In October you can hear Mozart's works played on instruments that are practically extinct

First published on 31 Aug 2012. Updated on 31 Aug 2012.
This month you can hear Mozart's works played on instruments that are practically extinct! By Jason Catlett
 
Mozart wrote many important works for instruments that have dropped out of common use, superseded by more technically advanced substitutes. Who plays the glass harmonica any more? But this month fans of orchestral music can hear top soloists on two now-rare instruments that would have looked normal to him: the fortepiano and the basset clarinet.

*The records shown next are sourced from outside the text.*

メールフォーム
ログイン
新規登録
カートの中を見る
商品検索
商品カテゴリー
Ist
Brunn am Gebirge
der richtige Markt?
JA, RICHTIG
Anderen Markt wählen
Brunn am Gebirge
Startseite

If Mozart saw a concert grand today he might think of it as his familiar fortepiano on steroids: longer, wider, louder, with lots more notes, a large mass-produced metal frame and hi-tech wires. His artisanal fortepiano required less finger pressure to play, and placed less distance between him and the orchestras he conducted from the keyboard. When Richard Egarr tours with the Australian Chamber Orchestra this month, he'll do this too, on a harpsichord for several Baroque works, and on a fortepiano for Mozart's 1782 Piano Concerto No. 12. The widely revered director of the Academy of Ancient Music has chosen a model following the trend-setting design of Johann Stein, whom Mozart admired. Don't miss Egarr's pre-performance talk: he's like a David Attenborough for early music. And did we mention that in the Vivaldi Violin Concerto the ACO's Satu Vänskä will play a Stradivarius?

Mozart's clarinet concerto is among the best known in classical music, a universal favourite. One problem: he didn't originally write it for the clarinet, but for a longer instrument called the basset clarinet, favoured by his virtuoso friend Anton Stadler. It was not common even in Mozart's day, and after him was largely ignored. It has four lower notes, so adaptations for the higher range of the extensively-keyed modern clarinet became standard. When the Australian Brandenburg Orchestra performs the concerto this month, Melbourne Symphony Orchestra clarinetist Craig Hill will join them on a "rich and creamy" basset clarinet he commissioned based on recent research. He only ever uses it in this piece and the Mozart clarinet quintet. "The extra few notes make a huge difference to the shape of the melodies," he says. While experimenting with it he found that "by closing the last vent hole with my knee I could get yet one note lower, and there are just a few places where I do this in the concerto." Anything to get closer to Mozart.